Looking Inside of Rocks
Dustin Crandall - October 22, 2019
Research Engineer, National Energy Technology Lab, West Virginia
Computed tomography scanners enable researchers to examine different phenomena important for energy production - from dynamic fluid-floods within rocks to identification of complex structures and material features. Dr. Crandall will illustrate research at the National Energy Technology Laboratory that is focused on examining the fundamental physical phenomena that control flow in the subsurface.
Cosmic Lego: Making Molecules on Stardust
Gianfranco Vidali - September 24, 2019
Professor of Physics, Syracuse University
How did life emerge on Earth? This question might not have an answer yet but, as proposals for a non-terrestrial origin of life have gained some traction lately, astrophysicists and astrochemists have begun to ask whether there are complex enough molecules in space which can be the building blocks of life.

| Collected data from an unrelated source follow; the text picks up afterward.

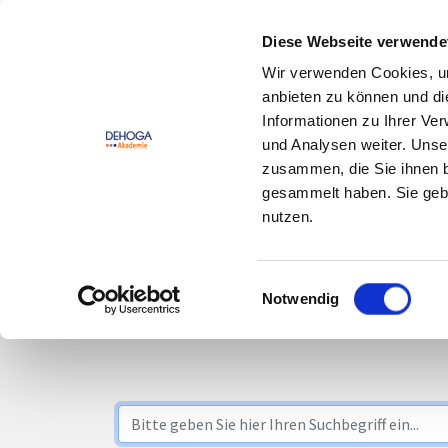
Zum Hauptinhalt springen
Zum Footerinhalt springen
Diese Webseite verwende
Wir verwenden Cookies, um
DEHOGA
Offene
anbieten zu können und di
Lernwelt
Seminare
Informationen zu Ihrer Ve
und Analysen weiter. Unse
zusammen, die Sie ihnen b
gesammelt haben. Sie gebe
nutzen.
Seminare
Einwilligungsauswahl
Notwendig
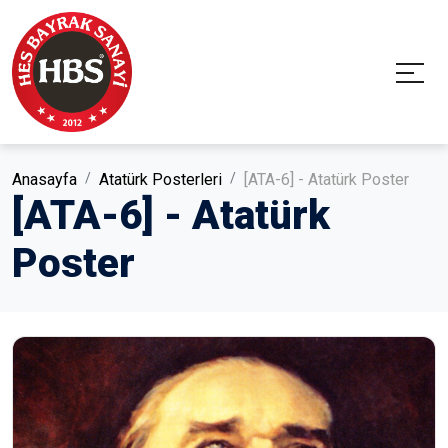
Anasayfa
Atatürk Posterleri
[ATA-6] - Atatürk Poster
[ATA-6] - Atatürk
Poster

Changing the World of 3D Printing
Jack Stubbs - April 9, 2019
Director of the Prototype Development and 3D Printing Lab, Institute for Simulation and Training, University of Central Florida
Abstract: The Prototype Development and 3D Print Lab at the Applied Research Institute of the University of Central Florida is actively involved in advancing the state-of-the-art of 3D printing. The Institute is developing novel approaches to many areas of application in 3D printing including composite structure approaches to create tunable mechanical properties within 3D printed materials, deformation based additive manufacturing to reduce print time and material use, 3D printed optical waveguides and acoustic arrays. This lecture will review some of the technological advances and application areas in medical simulation, pre-surgical planning, patient specific medical device design and augmented medical devices. Mr. Stubbs will have 3D printed models and materials available to view and discuss.
Bioethics and Bioengineering: What We Can Do vs What We Should Do
Dr. Stephen Macleod - March 12, 2019
Professor, Oral and Maxillofacial Surgery, Loyola University Medical Center
Abstract: Advances in Bioengineering have allowed surgeons to make significant advances in patient diagnosis management. With virtual surgical planning, it is possible to plan surgery and design patient specific implants from the comfort of the office, saving time in the operating room and improving patient safety. Frequently, this technology is used to plan solutions to complications of treatment for other conditions. This presentation will demonstrate some of the developments in bioengineering used for reconstruction of defects complicating other treatments, and discuss the ethics of rendering treatments associated with known significant complications.
The Chemistry of Computers
Dr. Laura Kosbar - February 26, 2019
Research Staff Member, IBM, T.J. Watson Research Center
Abstract: Computational chemistry has become the key to advances in chemical knowledge including modeling of molecular structure and reactivity, as well as facilitating medicinal chemistry and drug design. What may be less apparent is the role that chemistry has played in the design and manufacture of computers themselves. Advanced materials and chemical processing have been responsible for improving the speed and reliability of computers, as well as reducing the size of powerful microelectronic chips that power all electronic devices - from phones and laptops to video games. This talk will demonstrate how the research and design of materials has contributed to the interconnected information age in which we live.